While Edison worked on his chemical problem, a fire broke out at his West Orange factory complex on the evening of December 9, 1914. The fire began at 5:17 p.m. in the film inspection department, a one-story wood building that stored highly flammable motion picture film. The seventy-two employees of the laboratory and company fire departments were unable to bring the blaze under control, and soon the fire departments of West Orange and the nearby communities of Montclair, South Orange, and Newark sent fire trucks to assist. The firefighting was hampered by a lack of water pressure, which was boosted when West Orange temporarily connected its water main to South Orange. To prevent the laboratory complex from burning, firefighters focused on protecting buildings closest to the lab. Other buildings already ablaze were allowed to burn down.
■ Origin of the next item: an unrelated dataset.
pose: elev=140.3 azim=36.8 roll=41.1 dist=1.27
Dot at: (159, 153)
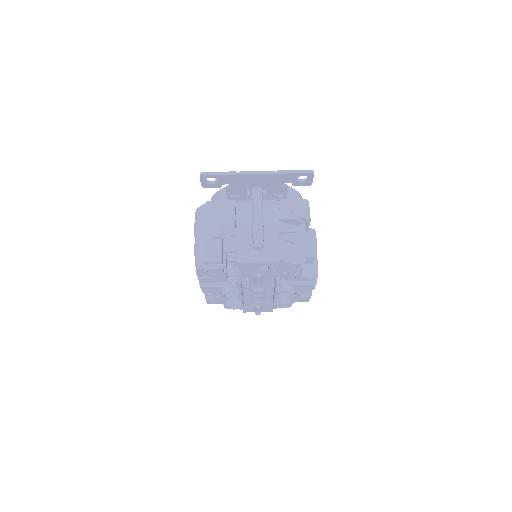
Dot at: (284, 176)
There was only one fatality: an employee who reentered a burning building to retrieve personal items. Of the twenty-two buildings in the complex—which manufactured phonographs and records, dictating machines, and motion picture equipment—fifteen were destroyed. The value of the buildings and machinery lost was $1.5 million ($34.8 million today).
Edison wasted no time in rebuilding. The next day, workers began removing debris, while Edison and the laboratory staff began making plans to reconstruct the factory complex. His secretary William Meadowcroft reported, “Mr. Edison has been full of vim and ambition to get started up again quickly and there is no need for me to tell you that we have all been on the jump.”
By the first week of January 1915, Edison had resumed production of cylinder phonograph records. Disc record manufacturing began on January 21, and by April the phonograph works had been completely rebuilt.
The charred smoldering ruins of Edison’s West Orange manufacturing complex, destroyed by fire on December 9, 1914. Edison rebuilt the factory within months.